__Work instruction__: Transcribe the following entries letter for letter, without the pictures.

Excerpts from a dataset:
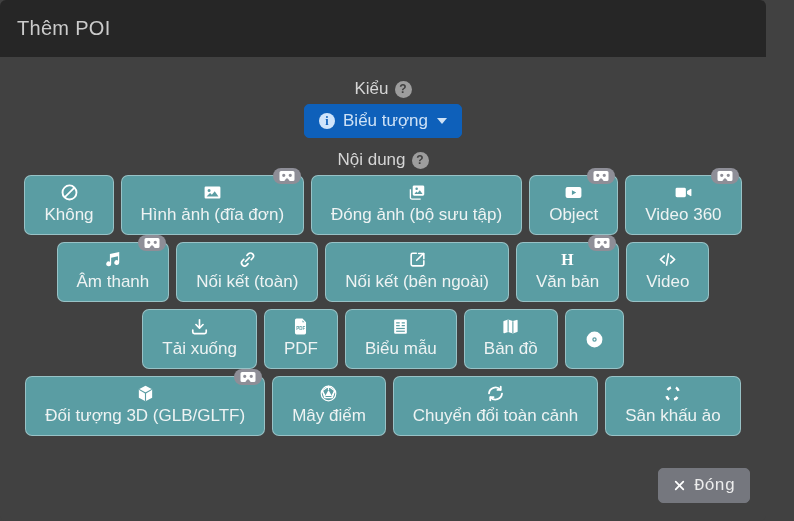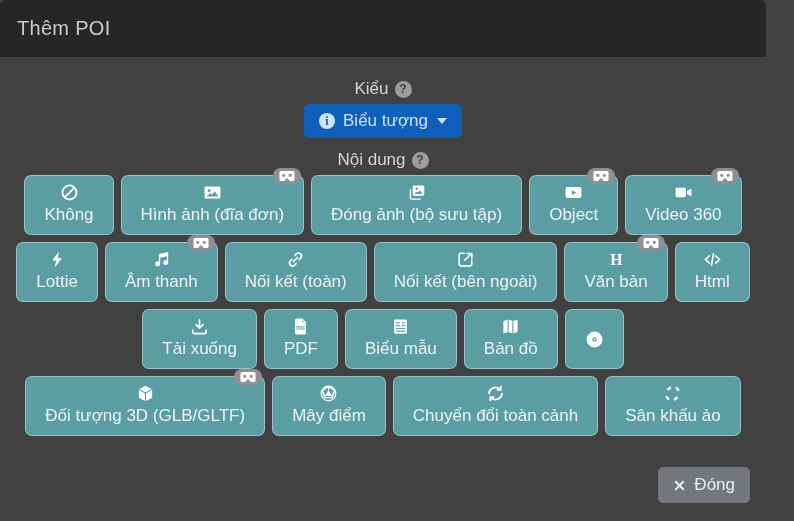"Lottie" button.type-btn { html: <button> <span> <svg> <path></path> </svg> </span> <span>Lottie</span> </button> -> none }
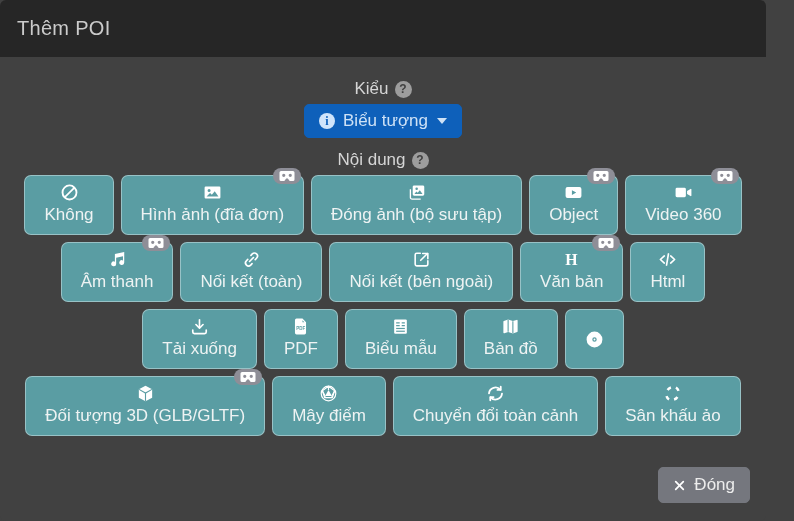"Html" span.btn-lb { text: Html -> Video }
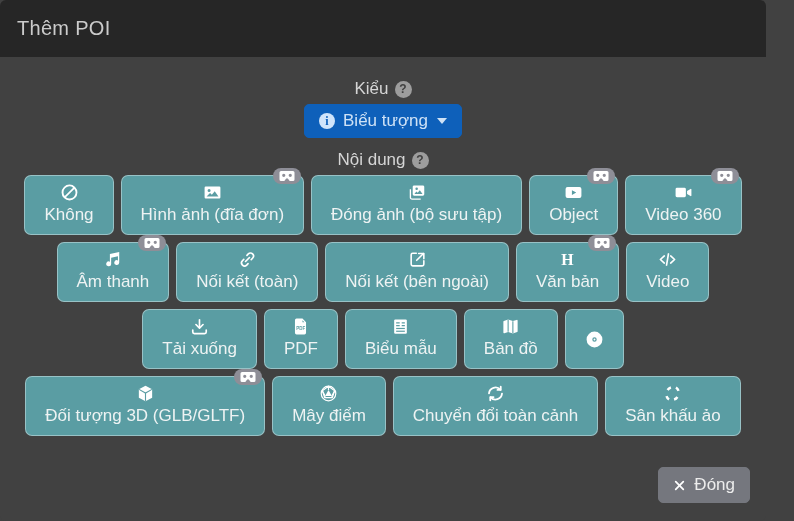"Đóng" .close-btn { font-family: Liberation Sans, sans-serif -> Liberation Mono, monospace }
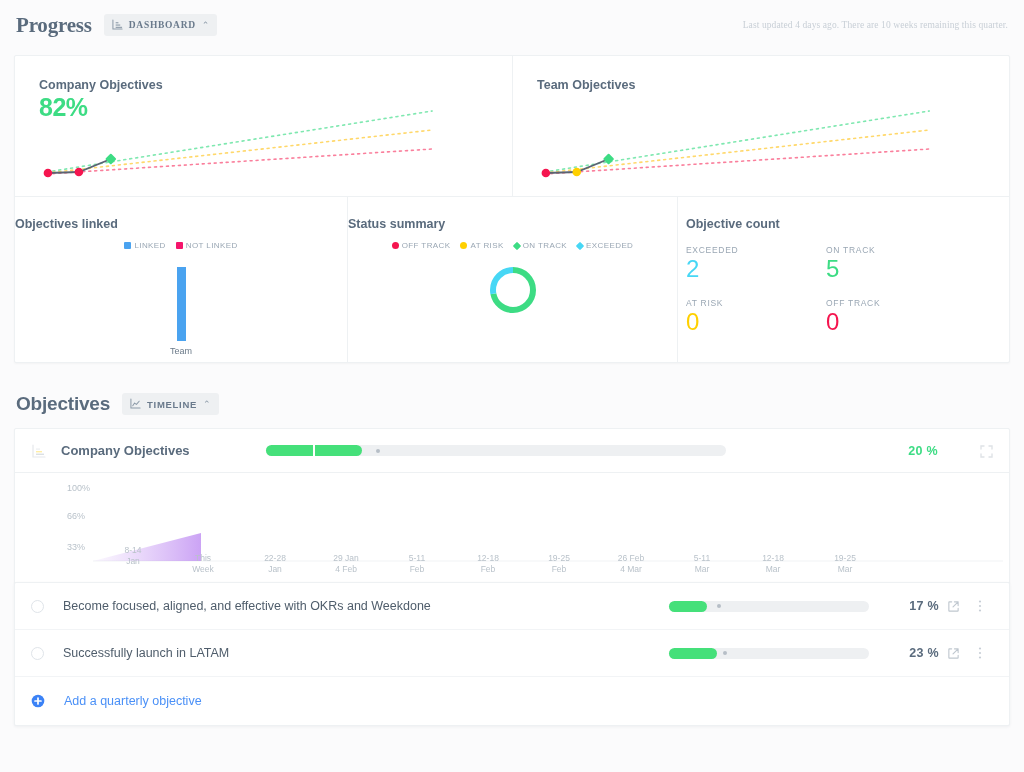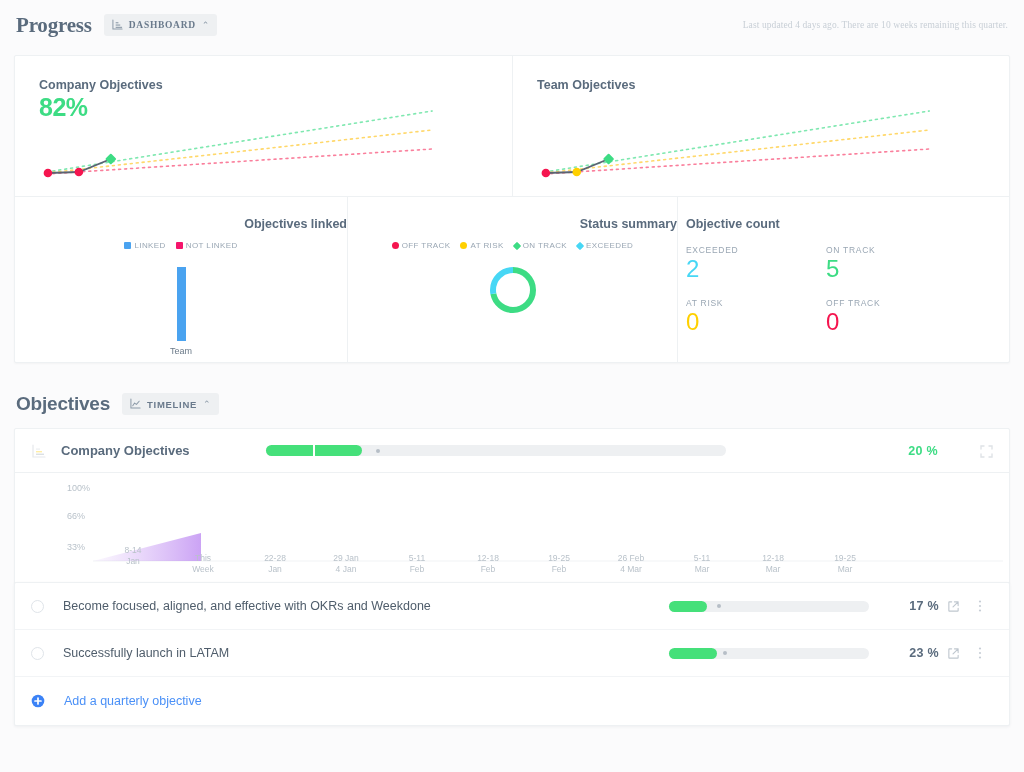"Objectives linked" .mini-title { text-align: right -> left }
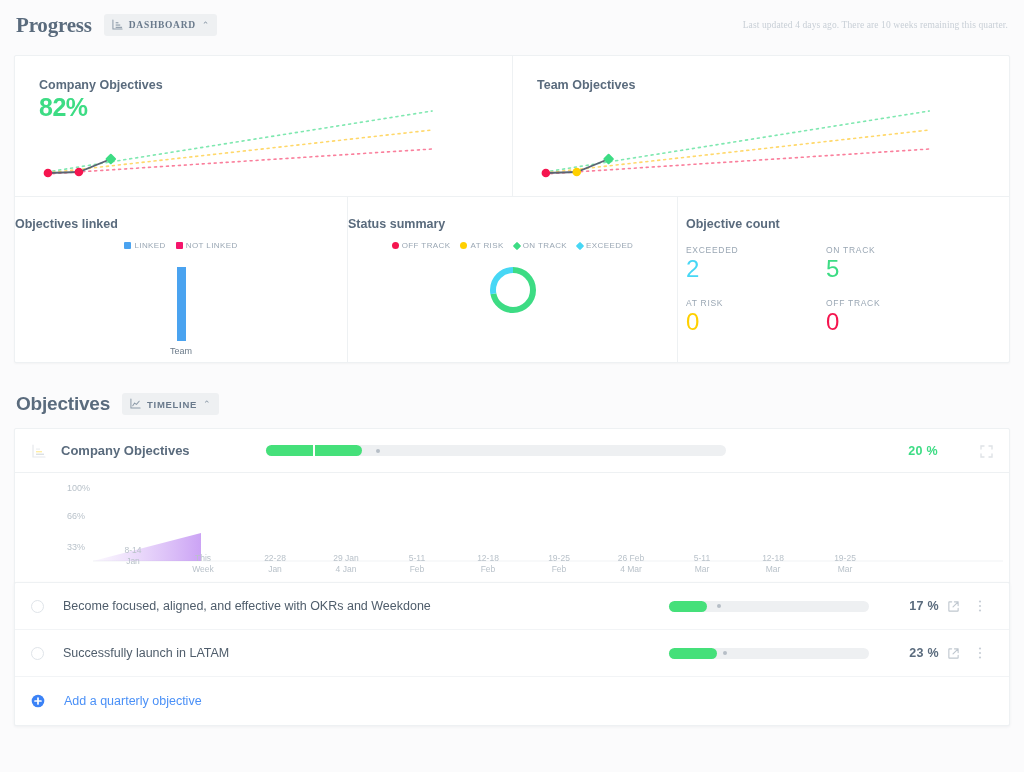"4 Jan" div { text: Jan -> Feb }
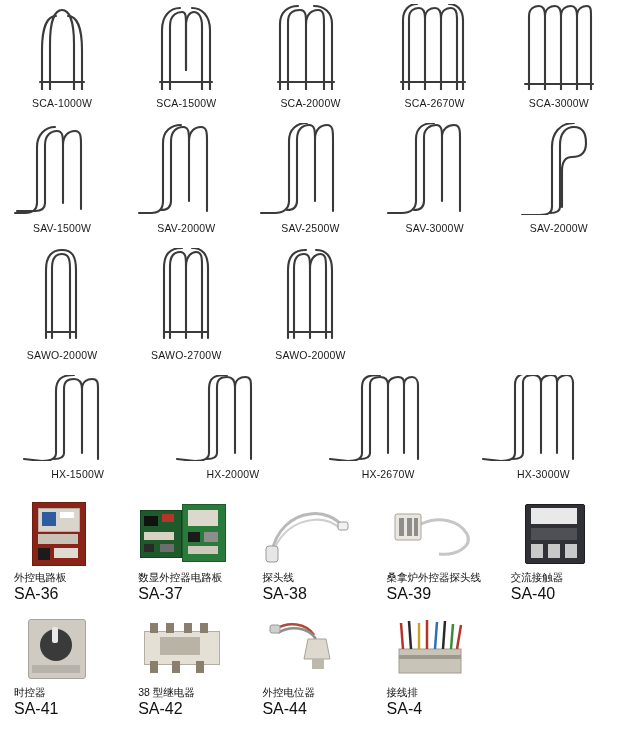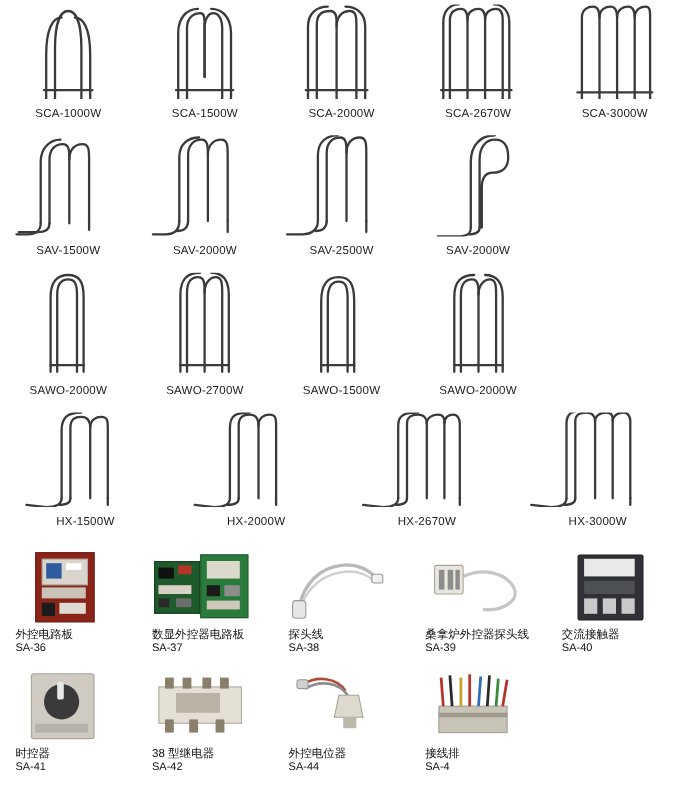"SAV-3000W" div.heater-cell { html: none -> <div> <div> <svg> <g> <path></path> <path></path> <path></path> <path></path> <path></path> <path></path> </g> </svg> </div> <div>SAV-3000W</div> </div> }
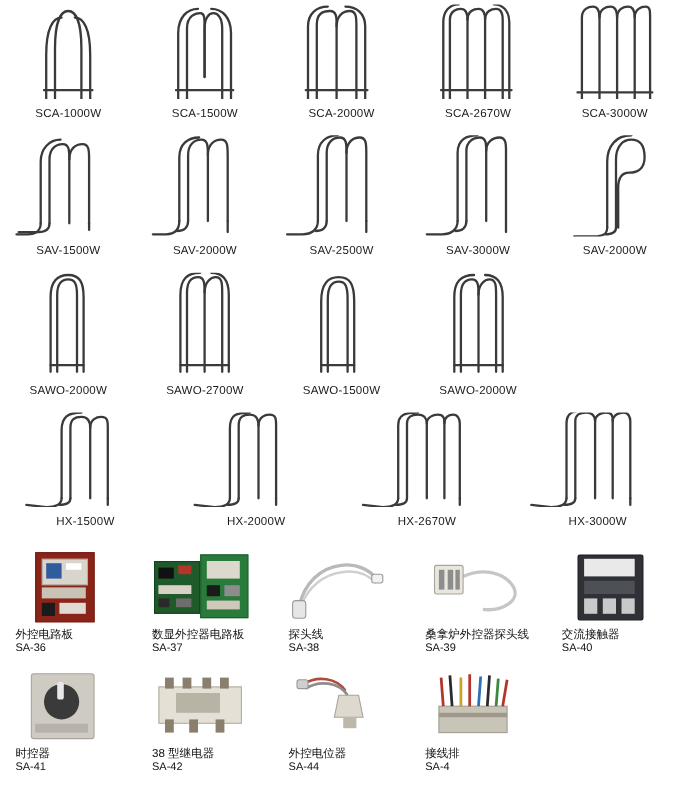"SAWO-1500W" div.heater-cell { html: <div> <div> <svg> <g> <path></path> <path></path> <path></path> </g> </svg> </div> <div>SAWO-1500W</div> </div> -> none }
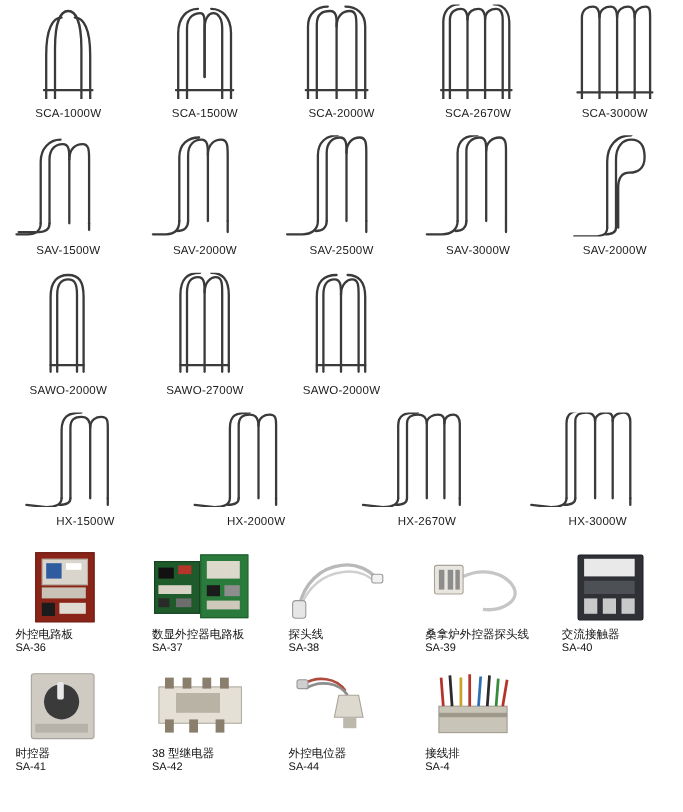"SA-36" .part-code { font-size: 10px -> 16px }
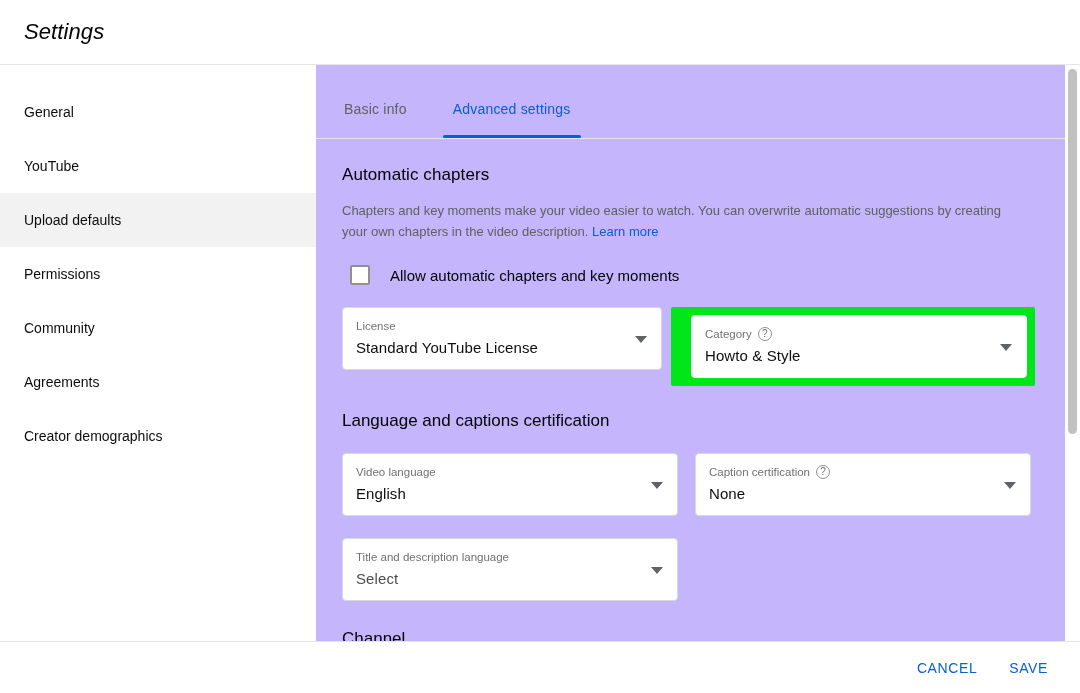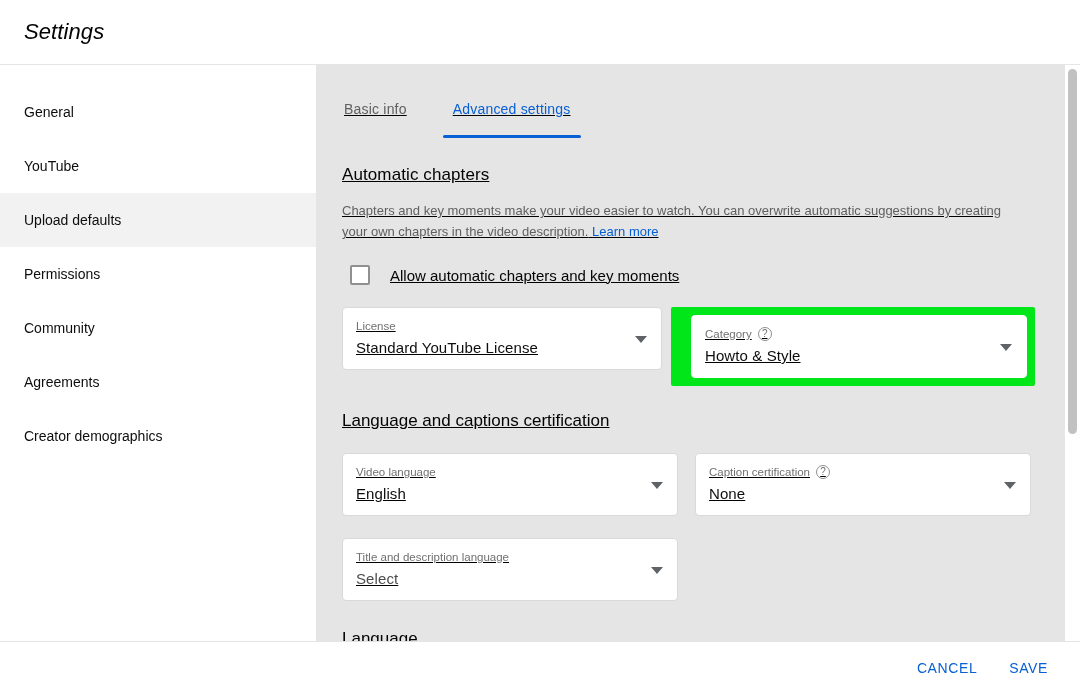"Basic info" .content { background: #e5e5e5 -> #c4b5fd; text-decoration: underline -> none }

__Response area__:
"Lottie" button.type-btn { html: <button> <span> <svg> <path></path> </svg> </span> <span>Lottie</span> </button> -> none }
"Html" span.btn-lb { text: Html -> Video }
"Đóng" .close-btn { font-family: Liberation Sans, sans-serif -> Liberation Mono, monospace }
"Objectives linked" .mini-title { text-align: right -> left }
"4 Jan" div { text: Jan -> Feb }
"SAV-3000W" div.heater-cell { html: none -> <div> <div> <svg> <g> <path></path> <path></path> <path></path> <path></path> <path></path> <path></path> </g> </svg> </div> <div>SAV-3000W</div> </div> }
"SAWO-1500W" div.heater-cell { html: <div> <div> <svg> <g> <path></path> <path></path> <path></path> </g> </svg> </div> <div>SAWO-1500W</div> </div> -> none }
"SA-36" .part-code { font-size: 10px -> 16px }
"Basic info" .content { background: #e5e5e5 -> #c4b5fd; text-decoration: underline -> none }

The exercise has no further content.